→ **LISTED RECORDS**:
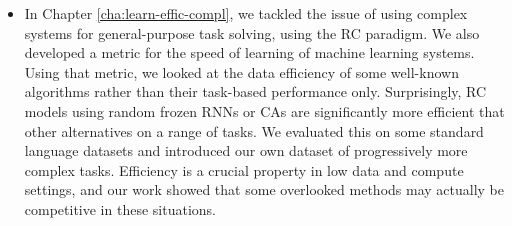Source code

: \begin{itemize}
  \item In Chapter \ref{cha:learn-effic-compl}, we tackled the issue of using
        complex systems for general-purpose task solving, using the \ac{RC}
        paradigm. We also developed a metric for the speed of learning of
        machine learning systems. Using that metric, we looked at the data
        efficiency of some well-known algorithms rather than their task-based
        performance only. Surprisingly, \ac{RC} models using random frozen
        \acp{RNN} or \acp{CA} are significantly more efficient that other
        alternatives on a range of tasks. We evaluated this on some standard
        language datasets and introduced our own dataset of progressively more
        complex tasks. Efficiency is a crucial property in low data and compute
        settings, and our work showed that some overlooked methods may actually
        be competitive in these situations.
\end{itemize}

→ **PROBLEM DESCRIPTION**: Wherever the string "learning" appears in the listing above, show the whole line.

→ **REPLY**:
        paradigm. We also developed a metric for the speed of learning of
        machine learning systems. Using that metric, we looked at the data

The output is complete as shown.